To accomplish its part of the move, KDCQ applied to the FCC in March 2005 for authorization to change broadcast frequencies from 93.5 to 92.9 MHz, relocate its transmitter site, change the antenna's height above average terrain to 160 m, and increase its effective radiated power to 4,500 watts. The FCC granted the station a new construction permit to authorize these changes on July 14, 2005. KDCQ made the switch to 92.9 MHz on January 28, 2006, operating under the program test authority granted by the construction permit. KDCQ received a license to cover these changes on May 2, 2006.

===Fire===
A fire broke out in the KDCQ transmitter building at 4:00pm on March 2, 2008. The blaze, which also affected five other local radio stations and a taxicab company, damaged the shared transmitter building, destroyed the phone lines and miscellaneous equipment, and ruined KDCQ's transmitting equipment. Engineers restored the station to operation on March 5, 2008, using leased equipment in a temporary building but at a reduced effective radiated power of just 500 watts. Bay Cities Building Company filed a notification of this change with the FCC on March 12, 2008.

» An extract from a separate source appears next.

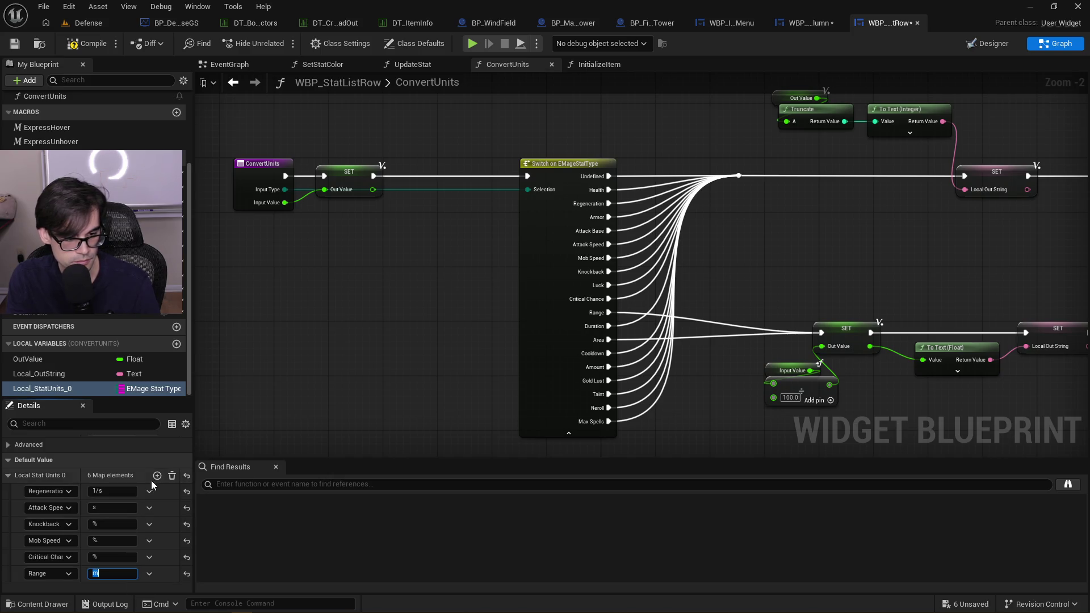
{"action": "left_click", "coordinate": [157, 476]}
{"action": "left_click", "coordinate": [59, 572]}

On March 26, 2008, the station applied to the FCC for special temporary authority to remain at 500 watts for up to 60 days while issues with their insurance company were resolved and the main transmitter building and its equipment could be replaced. The FCC granted this authority on March 27, 2008, with a scheduled expiration date of June 27, 2008.

Just two days before the original special temporary authority was set to expire, KDCQ applied for an extension. The station told the FCC that little progress was being made with the insurance company and that they were in "a Catch-22 situation". Their engineering consultants advise against repairing the old equipment because of all the smoke and water damage but the station is unable to purchase new equipment without a "coverage reimbursement payment" from the insurance company.

The FCC did not act on this application, allowing the station to continue operating at reduced power under the previous authorization, until May 22, 2009, when they granted the requested extension with a new scheduled expiration date of November 22, 2009.

==Facilities==
The original KDCQ radio studios were located on the second floor of the Bay Cities Ambulance building on Ocean Boulevard until January 2008. K-DOCK was relocated to Broadway Ave. in North Bend Oregon in January 2008. In 2023, Bay Cities Building Company sold KDCQ to Bicoastal Media and relocated the studios to the Hall Building, sharing the space with other Bicoastal Media studios, such as 107.3/107.7 KOOS FM.